Take a single photo. No depth sensor, no stereo pair, no training on your specific scene. The goal: decompose it into layers at different depths, fill in what's hidden behind foreground objects, and render the result as a navigable 3D scene. This is 2D → 2.5D conversion.
The pipeline has three stages: harmonize the depth map with object boundaries, extract layers, and inpaint the occluded regions. Each stage solves a distinct problem, and together they hit 30fps on consumer GPUs.
Stage 1: Making Depth Respect Object Boundaries
Off-the-shelf depth estimators (Depth Anything) produce smooth depth maps, but the edges are soft — they bleed across object boundaries. Meanwhile, SAM (Segment Anything) gives pixel-perfect masks but no depth information. Stage 1 marries the two.
The harmonized depth map minimizes an energy function with three terms:
- Data fidelity — stay close to the original depth, especially in mask interiors where confidence is high
- Intra-mask smoothness — enforce smooth depth within each SAM mask, but allow arbitrary jumps across mask boundaries
- Boundary contrast — actively encourage depth discontinuities at mask edges
The key: the smoothness term multiplies by an indicator function that's 1 when two adjacent pixels share a mask and 0 when they don't. This single constraint forces depth edges to snap exactly to object boundaries.
Solved via preconditioned conjugate gradient on a bilateral grid — effectively where , converging in 15–30 iterations, 3–5ms on GPU at 1080p.
Stage 2: From Pixels to Layers
With harmonized depth in hand, each SAM mask gets robust depth statistics (median and MAD — more resilient to boundary noise than mean/std). Then agglomerative clustering groups masks into layers:
Two masks belong to the same depth layer if their depth distributions overlap significantly — controlled by a statistical overlap factor and a minimum absolute gap. Complete linkage ensures no two masks within a layer are too far apart in depth.

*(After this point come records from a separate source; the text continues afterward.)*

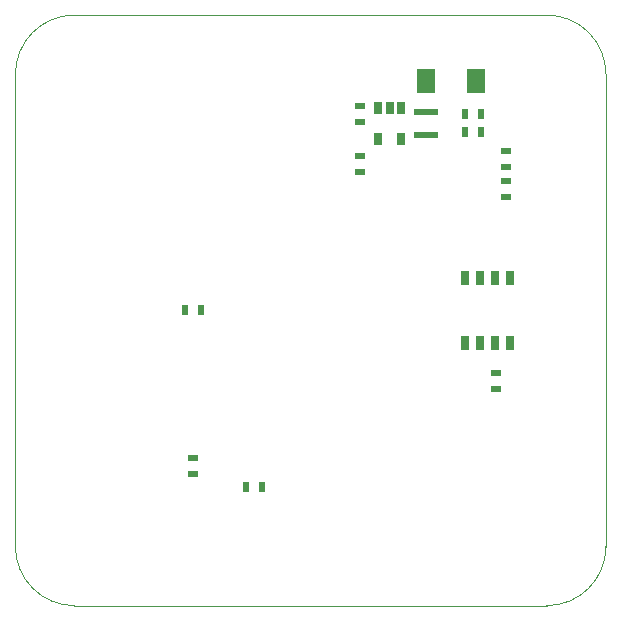
<source format=gtp>
G04*
G04 #@! TF.GenerationSoftware,Altium Limited,Altium Designer,20.2.7 (254)*
G04*
G04 Layer_Color=8421504*
%FSAX44Y44*%
%MOMM*%
G71*
G04*
G04 #@! TF.SameCoordinates,51ACB8CF-5D8B-4831-AD9A-68E97BBA3DB7*
G04*
G04*
G04 #@! TF.FilePolarity,Positive*
G04*
G01*
G75*
%ADD14C,0.1000*%
%ADD15R,0.9000X0.6000*%
%ADD16R,0.6000X0.9000*%
%ADD17R,2.0000X0.6000*%
%ADD18R,0.7000X1.0000*%
%ADD19R,0.8000X1.2000*%
%ADD20R,1.5000X2.1000*%
D14*
X01125000Y00925000D02*
G03*
X01175000Y00875000I00050000J00000000D01*
G01*
X01625000Y01325000D02*
G03*
X01575000Y01375000I-00050000J00000000D01*
G01*
Y00875000D02*
G03*
X01625000Y00925000I00000000J00050000D01*
G01*
X01175000Y01375000D02*
G03*
X01125000Y01325000I00000000J-00050000D01*
G01*
X01125000Y00925000D02*
X01125000Y01325000D01*
X01625000Y00925000D02*
Y01325000D01*
X01175000Y00875000D02*
X01575000Y00875000D01*
X01175000Y01375000D02*
X01575000D01*
D15*
X01531500Y01071750D02*
D03*
Y01058250D02*
D03*
X01416750Y01255250D02*
D03*
Y01241750D02*
D03*
X01275000Y01000250D02*
D03*
Y00986750D02*
D03*
X01540000Y01246750D02*
D03*
Y01260250D02*
D03*
X01416750Y01298250D02*
D03*
Y01284750D02*
D03*
X01540000Y01221250D02*
D03*
Y01234750D02*
D03*
D16*
X01519500Y01276250D02*
D03*
X01506000D02*
D03*
Y01291250D02*
D03*
X01519500D02*
D03*
X01268250Y01125000D02*
D03*
X01281750D02*
D03*
X01334000Y00975000D02*
D03*
X01320500D02*
D03*
D17*
X01472250Y01292750D02*
D03*
Y01273750D02*
D03*
D18*
X01432250Y01270250D02*
D03*
X01451250D02*
D03*
X01432250Y01296250D02*
D03*
X01451250D02*
D03*
X01441750D02*
D03*
D19*
X01544050Y01152500D02*
D03*
Y01097500D02*
D03*
X01531350Y01152500D02*
D03*
Y01097500D02*
D03*
X01518650Y01152500D02*
D03*
X01505950D02*
D03*
Y01097500D02*
D03*
X01518650D02*
D03*
D20*
X01515050Y01318750D02*
D03*
X01472250D02*
D03*
M02*

</source>
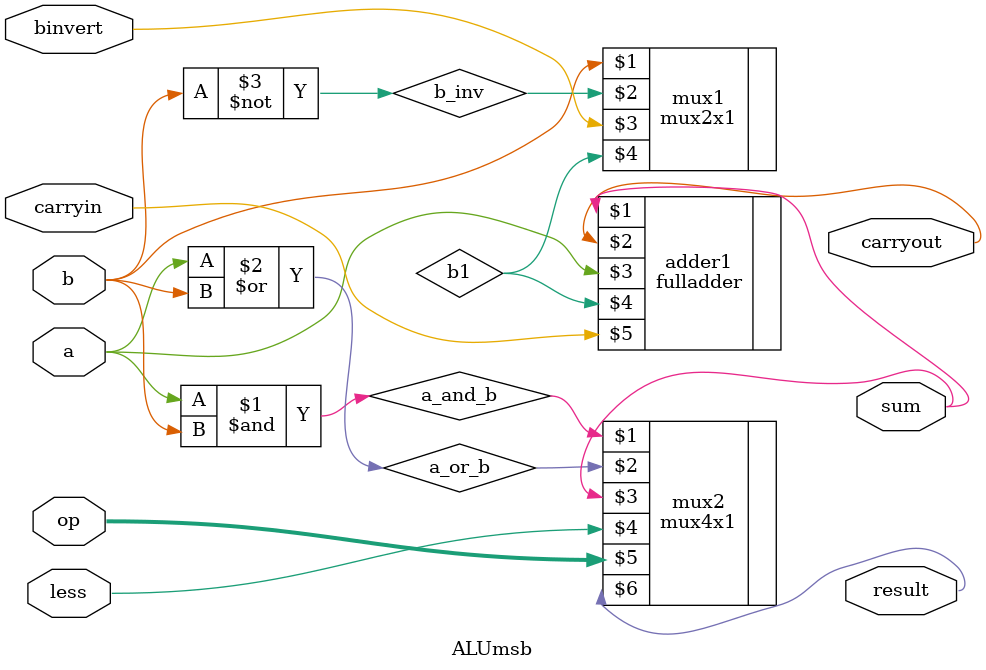
<source format=v>
module ALUmsb (a,b,binvert,op,less,carryin,carryout,result,sum);
   input a,b,less,carryin,binvert;
   input [1:0] op;
   output carryout,result,sum;
   wire sum, a_and_b, a_or_b, b_inv;
	
   not not1(b_inv, b);
   mux2x1 mux1(b,b_inv,binvert,b1);
   and and1(a_and_b, a, b);
   or or1(a_or_b, a, b);
   fulladder adder1(sum,carryout,a,b1,carryin);
   mux4x1 mux2(a_and_b,a_or_b,sum,less,op[1:0],result); 
endmodule
</source>
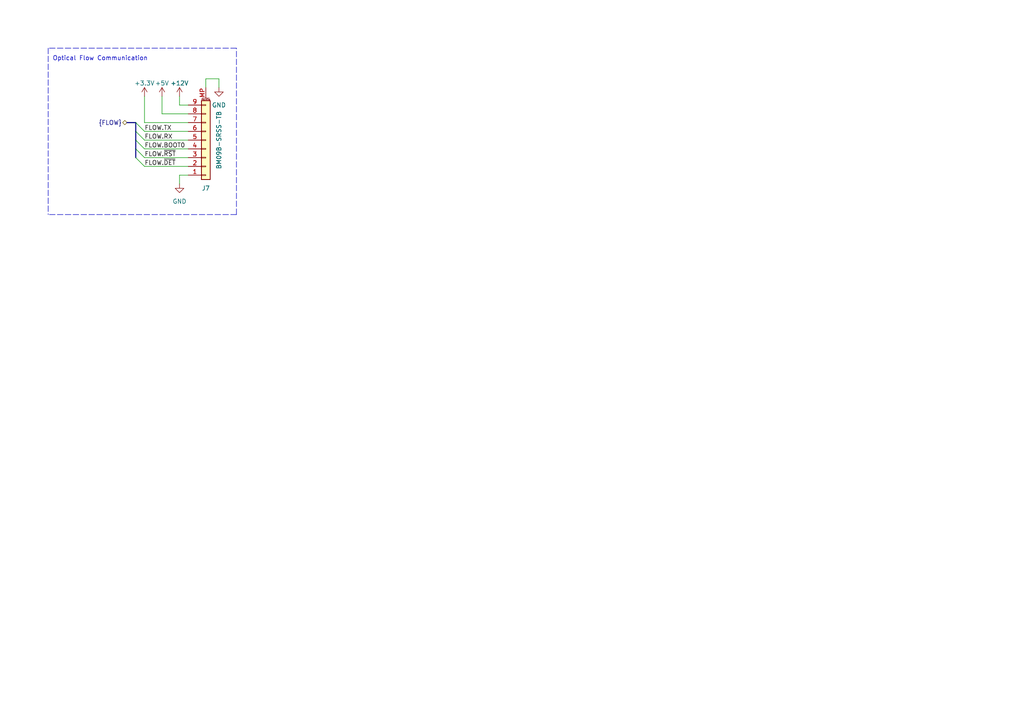
<source format=kicad_sch>
(kicad_sch (version 20230121) (generator eeschema)

  (uuid 4ab8ef15-098d-477d-95b3-176e2c98ad0e)

  (paper "A4")

  


  (bus_entry (at 39.37 38.1) (size 2.54 2.54)
    (stroke (width 0) (type default))
    (uuid 19e4a861-e7da-4d54-9234-48361fa4aae5)
  )
  (bus_entry (at 39.37 35.56) (size 2.54 2.54)
    (stroke (width 0) (type default))
    (uuid 23507f61-f678-406e-92a0-85df6e643ee8)
  )
  (bus_entry (at 39.37 40.64) (size 2.54 2.54)
    (stroke (width 0) (type default))
    (uuid 4f2ad467-b7a0-4ba6-890b-4886a79dda2b)
  )
  (bus_entry (at 39.37 45.72) (size 2.54 2.54)
    (stroke (width 0) (type default))
    (uuid 75e66410-890e-496a-8f19-0e6a367d936d)
  )
  (bus_entry (at 39.37 43.18) (size 2.54 2.54)
    (stroke (width 0) (type default))
    (uuid 9d0af4b6-367d-4a02-906f-fe5ba5abbb99)
  )

  (bus (pts (xy 39.37 40.64) (xy 39.37 43.18))
    (stroke (width 0) (type default))
    (uuid 1e6b50fd-3cc3-4ad2-bd24-be315a64658b)
  )

  (wire (pts (xy 52.07 27.94) (xy 52.07 30.48))
    (stroke (width 0) (type default))
    (uuid 2cf718c8-d487-48f4-94c8-12281544109a)
  )
  (wire (pts (xy 41.91 48.26) (xy 54.61 48.26))
    (stroke (width 0) (type default))
    (uuid 3af65b15-5166-49a0-9801-3d27070297db)
  )
  (wire (pts (xy 41.91 35.56) (xy 41.91 27.94))
    (stroke (width 0) (type default))
    (uuid 4e113a86-70a2-4526-bef2-f30e8c0a70af)
  )
  (polyline (pts (xy 68.58 62.23) (xy 13.97 62.23))
    (stroke (width 0) (type dash))
    (uuid 50fc49cf-6134-4f70-8e59-08cad273abf8)
  )

  (bus (pts (xy 39.37 38.1) (xy 39.37 35.56))
    (stroke (width 0) (type default))
    (uuid 5401e15a-079c-423f-b27c-54e98ccb8deb)
  )

  (polyline (pts (xy 13.97 13.97) (xy 13.97 62.23))
    (stroke (width 0) (type dash))
    (uuid 54fde825-82eb-4331-bda4-513d8cb8853f)
  )
  (polyline (pts (xy 68.58 62.23) (xy 68.58 13.97))
    (stroke (width 0) (type dash))
    (uuid 5c95a3b4-2cb6-49bb-8f2b-787c3589c9da)
  )

  (wire (pts (xy 41.91 40.64) (xy 54.61 40.64))
    (stroke (width 0) (type default))
    (uuid 621fee31-753e-4b9a-9852-f0e987ec5913)
  )
  (wire (pts (xy 59.69 25.4) (xy 59.69 22.86))
    (stroke (width 0) (type default))
    (uuid 657d66d1-9126-46a4-9dd1-e574de4ebc46)
  )
  (wire (pts (xy 54.61 50.8) (xy 52.07 50.8))
    (stroke (width 0) (type default))
    (uuid 674512e4-387d-4107-85b7-2219eca55bb5)
  )
  (wire (pts (xy 41.91 43.18) (xy 54.61 43.18))
    (stroke (width 0) (type default))
    (uuid 95c3e9b2-8689-45b5-b8cc-5577eaa5aa51)
  )
  (bus (pts (xy 39.37 38.1) (xy 39.37 40.64))
    (stroke (width 0) (type default))
    (uuid a002d945-f1de-4e24-8a93-205da77732b0)
  )

  (wire (pts (xy 41.91 38.1) (xy 54.61 38.1))
    (stroke (width 0) (type default))
    (uuid a781468f-7e69-404d-8d14-2a2fceb6be8d)
  )
  (wire (pts (xy 54.61 30.48) (xy 52.07 30.48))
    (stroke (width 0) (type default))
    (uuid abeb6763-34e2-4f3f-9e4c-7efc8314c254)
  )
  (wire (pts (xy 54.61 35.56) (xy 41.91 35.56))
    (stroke (width 0) (type default))
    (uuid b0859c8d-7ba0-434c-b5fc-c9bfc4f7d728)
  )
  (wire (pts (xy 41.91 45.72) (xy 54.61 45.72))
    (stroke (width 0) (type default))
    (uuid c5216685-4025-4a74-b3ba-9305d84b4315)
  )
  (bus (pts (xy 39.37 35.56) (xy 36.83 35.56))
    (stroke (width 0) (type default))
    (uuid d5e0df2f-8ba1-4381-aa64-e4cbdea91672)
  )

  (wire (pts (xy 63.5 22.86) (xy 63.5 25.4))
    (stroke (width 0) (type default))
    (uuid d8af82e3-206f-412f-83cb-3172b5770140)
  )
  (wire (pts (xy 46.99 33.02) (xy 54.61 33.02))
    (stroke (width 0) (type default))
    (uuid dde570ea-8bf5-4aa4-ab7c-6b14e43ad6ce)
  )
  (bus (pts (xy 39.37 43.18) (xy 39.37 45.72))
    (stroke (width 0) (type default))
    (uuid e7804ca3-fef0-47d9-9033-c371de2a33da)
  )

  (polyline (pts (xy 68.58 13.97) (xy 13.97 13.97))
    (stroke (width 0) (type dash))
    (uuid e930c278-5e5b-4b73-88b2-d330b1e88987)
  )

  (wire (pts (xy 59.69 22.86) (xy 63.5 22.86))
    (stroke (width 0) (type default))
    (uuid edcd94d6-b268-4dfb-8acf-b034a61dc4a4)
  )
  (wire (pts (xy 52.07 50.8) (xy 52.07 53.34))
    (stroke (width 0) (type default))
    (uuid f71baa44-0ff3-420c-a526-11ec314af9a0)
  )
  (wire (pts (xy 46.99 27.94) (xy 46.99 33.02))
    (stroke (width 0) (type default))
    (uuid fe17a872-f245-41ba-8797-02e845d6db27)
  )

  (text "Optical Flow Communication" (at 15.24 17.78 0)
    (effects (font (size 1.27 1.27)) (justify left bottom))
    (uuid 547d0b89-7bcc-4809-8f1a-aa2a9c04a1b7)
  )

  (label "FLOW.RX" (at 41.91 40.64 0) (fields_autoplaced)
    (effects (font (size 1.27 1.27)) (justify left bottom))
    (uuid 03a36e69-e1b4-4b52-b3b2-ee4d985ea3f1)
  )
  (label "FLOW.~{DET}" (at 41.91 48.26 0) (fields_autoplaced)
    (effects (font (size 1.27 1.27)) (justify left bottom))
    (uuid 28a0d45a-3dd6-4203-a0e9-63364b32e650)
  )
  (label "FLOW.BOOT0" (at 41.91 43.18 0) (fields_autoplaced)
    (effects (font (size 1.27 1.27)) (justify left bottom))
    (uuid 4f24dac5-e3f2-4c93-85cc-0ed8c744e0a2)
  )
  (label "FLOW.TX" (at 41.91 38.1 0) (fields_autoplaced)
    (effects (font (size 1.27 1.27)) (justify left bottom))
    (uuid 5109bd59-bcdd-43c3-88d3-9d8813c14a6c)
  )
  (label "FLOW.~{RST}" (at 41.91 45.72 0) (fields_autoplaced)
    (effects (font (size 1.27 1.27)) (justify left bottom))
    (uuid 776ae384-12e5-4d90-b8db-eaaa45d2dc7f)
  )

  (hierarchical_label "{FLOW}" (shape bidirectional) (at 36.83 35.56 180) (fields_autoplaced)
    (effects (font (size 1.27 1.27)) (justify right))
    (uuid 81393305-12a3-4e11-9b31-0272951b7f38)
  )

  (symbol (lib_id "power:GND") (at 63.5 25.4 0) (unit 1)
    (in_bom yes) (on_board yes) (dnp no) (fields_autoplaced)
    (uuid 144d2d2c-54c8-470f-a7a6-009fa50c59a5)
    (property "Reference" "#PWR094" (at 63.5 31.75 0)
      (effects (font (size 1.27 1.27)) hide)
    )
    (property "Value" "GND" (at 63.5 30.48 0)
      (effects (font (size 1.27 1.27)))
    )
    (property "Footprint" "" (at 63.5 25.4 0)
      (effects (font (size 1.27 1.27)) hide)
    )
    (property "Datasheet" "" (at 63.5 25.4 0)
      (effects (font (size 1.27 1.27)) hide)
    )
    (pin "1" (uuid 3826ec7b-e0be-4736-83f4-020f45a1ee49))
    (instances
      (project "control"
        (path "/e63e39d7-6ac0-4ffd-8aa3-1841a4541b55/3a74dea1-1510-40f9-ac26-652aca9a28c3"
          (reference "#PWR094") (unit 1)
        )
        (path "/e63e39d7-6ac0-4ffd-8aa3-1841a4541b55"
          (reference "#PWR032") (unit 1)
        )
        (path "/e63e39d7-6ac0-4ffd-8aa3-1841a4541b55/84b2b82c-49e7-49d4-9ff3-5656e920be4e"
          (reference "#PWR0321") (unit 1)
        )
      )
    )
  )

  (symbol (lib_id "power:+3.3V") (at 41.91 27.94 0) (unit 1)
    (in_bom yes) (on_board yes) (dnp no)
    (uuid 19350ad6-dbb7-412b-a2dd-705a47e5513a)
    (property "Reference" "#PWR090" (at 41.91 31.75 0)
      (effects (font (size 1.27 1.27)) hide)
    )
    (property "Value" "+3.3V" (at 41.91 24.13 0)
      (effects (font (size 1.27 1.27)))
    )
    (property "Footprint" "" (at 41.91 27.94 0)
      (effects (font (size 1.27 1.27)) hide)
    )
    (property "Datasheet" "" (at 41.91 27.94 0)
      (effects (font (size 1.27 1.27)) hide)
    )
    (pin "1" (uuid c8d20631-6e75-4a15-bd48-0aba5bc6e047))
    (instances
      (project "control"
        (path "/e63e39d7-6ac0-4ffd-8aa3-1841a4541b55/3a74dea1-1510-40f9-ac26-652aca9a28c3"
          (reference "#PWR090") (unit 1)
        )
        (path "/e63e39d7-6ac0-4ffd-8aa3-1841a4541b55"
          (reference "#PWR023") (unit 1)
        )
        (path "/e63e39d7-6ac0-4ffd-8aa3-1841a4541b55/84b2b82c-49e7-49d4-9ff3-5656e920be4e"
          (reference "#PWR0317") (unit 1)
        )
      )
    )
  )

  (symbol (lib_id "power:GND") (at 52.07 53.34 0) (unit 1)
    (in_bom yes) (on_board yes) (dnp no) (fields_autoplaced)
    (uuid 2b3ae9da-71e3-4527-9fe8-7144398d61dc)
    (property "Reference" "#PWR093" (at 52.07 59.69 0)
      (effects (font (size 1.27 1.27)) hide)
    )
    (property "Value" "GND" (at 52.07 58.42 0)
      (effects (font (size 1.27 1.27)))
    )
    (property "Footprint" "" (at 52.07 53.34 0)
      (effects (font (size 1.27 1.27)) hide)
    )
    (property "Datasheet" "" (at 52.07 53.34 0)
      (effects (font (size 1.27 1.27)) hide)
    )
    (pin "1" (uuid cf35829b-5c58-4c43-aeb8-f03395e0d60b))
    (instances
      (project "control"
        (path "/e63e39d7-6ac0-4ffd-8aa3-1841a4541b55/3a74dea1-1510-40f9-ac26-652aca9a28c3"
          (reference "#PWR093") (unit 1)
        )
        (path "/e63e39d7-6ac0-4ffd-8aa3-1841a4541b55"
          (reference "#PWR028") (unit 1)
        )
        (path "/e63e39d7-6ac0-4ffd-8aa3-1841a4541b55/84b2b82c-49e7-49d4-9ff3-5656e920be4e"
          (reference "#PWR0320") (unit 1)
        )
      )
    )
  )

  (symbol (lib_id "Connector_Generic_MountingPin:Conn_01x09_MountingPin") (at 59.69 40.64 0) (mirror x) (unit 1)
    (in_bom yes) (on_board yes) (dnp no)
    (uuid 9ecc3ef5-b2ca-4e0c-b256-29b18bcc5e1c)
    (property "Reference" "J7" (at 59.69 54.61 0)
      (effects (font (size 1.27 1.27)))
    )
    (property "Value" "BM09B-SRSS-TB" (at 63.5 40.64 90)
      (effects (font (size 1.27 1.27)))
    )
    (property "Footprint" "Connector_JST:JST_SH_BM09B-SRSS-TB_1x09-1MP_P1.00mm_Vertical" (at 59.69 40.64 0)
      (effects (font (size 1.27 1.27)) hide)
    )
    (property "Datasheet" "~" (at 59.69 40.64 0)
      (effects (font (size 1.27 1.27)) hide)
    )
    (pin "1" (uuid d214cf24-6fa2-4f56-9a93-35b6d0c772a1))
    (pin "2" (uuid 3c7b36b7-88e6-4418-979e-42a6d9796394))
    (pin "3" (uuid e22f8ea7-b91f-41dc-bc1d-caa6647410cf))
    (pin "4" (uuid 96c56c3f-e67b-4db1-8514-4efc712b9419))
    (pin "5" (uuid 77a79f65-eaa7-4372-a87f-db091fd52141))
    (pin "6" (uuid a0b2ce60-9a7b-494e-8478-57a272a68ea8))
    (pin "7" (uuid 7026dcf9-0e5c-459d-8b14-9573a871bd6e))
    (pin "8" (uuid 28a5d009-77a0-412c-acc3-71a2e106f674))
    (pin "9" (uuid bace9068-dff7-4f9f-ab2b-d2a7ea2f2948))
    (pin "MP" (uuid 59b77bb1-c490-4ef7-8d95-0e4a70b275b8))
    (instances
      (project "control"
        (path "/e63e39d7-6ac0-4ffd-8aa3-1841a4541b55/3a74dea1-1510-40f9-ac26-652aca9a28c3"
          (reference "J7") (unit 1)
        )
        (path "/e63e39d7-6ac0-4ffd-8aa3-1841a4541b55"
          (reference "J7") (unit 1)
        )
        (path "/e63e39d7-6ac0-4ffd-8aa3-1841a4541b55/84b2b82c-49e7-49d4-9ff3-5656e920be4e"
          (reference "J20") (unit 1)
        )
      )
    )
  )

  (symbol (lib_id "power:+5V") (at 46.99 27.94 0) (unit 1)
    (in_bom yes) (on_board yes) (dnp no)
    (uuid ccf4daba-794f-418b-b4cd-f24ae901a6dd)
    (property "Reference" "#PWR091" (at 46.99 31.75 0)
      (effects (font (size 1.27 1.27)) hide)
    )
    (property "Value" "+5V" (at 46.9899 24.13 0)
      (effects (font (size 1.27 1.27)))
    )
    (property "Footprint" "" (at 46.99 27.94 0)
      (effects (font (size 1.27 1.27)) hide)
    )
    (property "Datasheet" "" (at 46.99 27.94 0)
      (effects (font (size 1.27 1.27)) hide)
    )
    (pin "1" (uuid 8326ccb9-8221-4744-8d3d-efbe058f1d41))
    (instances
      (project "control"
        (path "/e63e39d7-6ac0-4ffd-8aa3-1841a4541b55/3a74dea1-1510-40f9-ac26-652aca9a28c3"
          (reference "#PWR091") (unit 1)
        )
        (path "/e63e39d7-6ac0-4ffd-8aa3-1841a4541b55"
          (reference "#PWR025") (unit 1)
        )
        (path "/e63e39d7-6ac0-4ffd-8aa3-1841a4541b55/84b2b82c-49e7-49d4-9ff3-5656e920be4e"
          (reference "#PWR0318") (unit 1)
        )
      )
    )
  )

  (symbol (lib_id "power:+12V") (at 52.07 27.94 0) (unit 1)
    (in_bom yes) (on_board yes) (dnp no)
    (uuid e13b8223-6a81-43ea-b00e-6eda012f2f71)
    (property "Reference" "#PWR092" (at 52.07 31.75 0)
      (effects (font (size 1.27 1.27)) hide)
    )
    (property "Value" "+12V" (at 52.07 24.13 0)
      (effects (font (size 1.27 1.27)))
    )
    (property "Footprint" "" (at 52.07 27.94 0)
      (effects (font (size 1.27 1.27)) hide)
    )
    (property "Datasheet" "" (at 52.07 27.94 0)
      (effects (font (size 1.27 1.27)) hide)
    )
    (pin "1" (uuid 2b222dac-d066-4e93-a7b5-0845cac7aa2a))
    (instances
      (project "control"
        (path "/e63e39d7-6ac0-4ffd-8aa3-1841a4541b55/3a74dea1-1510-40f9-ac26-652aca9a28c3"
          (reference "#PWR092") (unit 1)
        )
        (path "/e63e39d7-6ac0-4ffd-8aa3-1841a4541b55"
          (reference "#PWR027") (unit 1)
        )
        (path "/e63e39d7-6ac0-4ffd-8aa3-1841a4541b55/84b2b82c-49e7-49d4-9ff3-5656e920be4e"
          (reference "#PWR0319") (unit 1)
        )
      )
    )
  )
)

</source>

Each resulting layer gets per-pixel depth, RGB, alpha, and a sort key for back-to-front compositing. For real-time rendering, layers can be triangulated into meshes (constrained Delaunay, decimated to ~10K triangles per layer) or quantized into a Multi-Plane Image with 32–64 depth planes.
Stage 3: Filling In What's Hidden
When you lift a foreground object to its depth plane, you expose a hole in the background layer — pixels that were never observed. Both RGB and depth need to be hallucinated.
The fast path uses LaMa (a Fourier convolution inpainter) for RGB and Telea/harmonic PDE for depth — deterministic, 8–15ms total, good enough for real-time. For higher quality on static frames, a 4-step DDIM diffusion refinement produces more coherent textures at ~50–80ms.
The inpainting is embarrassingly parallel across layers — each layer's hole is independent. Launch concurrent GPU kernels or batch all holes into a single padded tensor.
Performance Budget at 30fps
| Stage | Algorithm | GPU latency (1080p) |
|---|---|---|
| 1. Harmonization | Bilateral solver (PCG) | 3–5ms |
| 2. Layer extraction | Agglomerative clustering | 1–2ms |
| 3a. Depth inpainting | Telea / harmonic PDE | 1–2ms |
| 3b. RGB inpainting | LaMa (fast) or DDIM-4 (quality) | 8–15ms / 40–80ms |
| 4. Render | MPI alpha compositing | 5–8ms |
Fast path total: ~20–30ms — fits in 33ms at 30fps. Quality path (with diffusion): ~60–100ms, suitable for offline or keyframe workflows.
Temporal Coherence for Video
For video, you don't recompute everything per frame. Four optimizations:
- Mask tracking — use SAM's prompt-based mode with tracked points (optical flow) instead of full re-segmentation. 5× SAM cost reduction.
- Depth temporal filtering — exponential moving average on the harmonized depth, warped by optical flow to align across frames.
- Inpainting caching — if a hole region changes by less than 10% (IoU > 0.9 with previous frame), reuse the cached result with flow-based warping. Eliminates ~70% of inpainting calls.
- Layer persistence — maintain stable layer assignment across frames, only re-clustering when mask topology changes significantly.
For throughput, a 3-stage inter-frame pipeline processes harmonization, layer extraction, and inpainting on different frames concurrently — 2 frames of latency (~66ms) but full 30fps throughput.
Hardware Requirements
| Target | Hardware |
|---|---|
| Real-time (30fps, 1080p) | RTX 4070+ with TensorRT-compiled LaMa, CUDA bilateral solver |
| Quality (10–15fps) | RTX 4090 / A100 with DDIM-4 diffusion inpainting |
| Edge (AR glasses, 720p) | Snapdragon XR2 Gen 2 with INT8 quantized models, 20fps |
The core insight: depth estimation and segmentation have both crossed the "good enough" threshold as separate models. The real problem isn't predicting depth or finding objects — it's making them agree at the pixel level and filling in what neither model can see. That's a systems problem, not a model problem.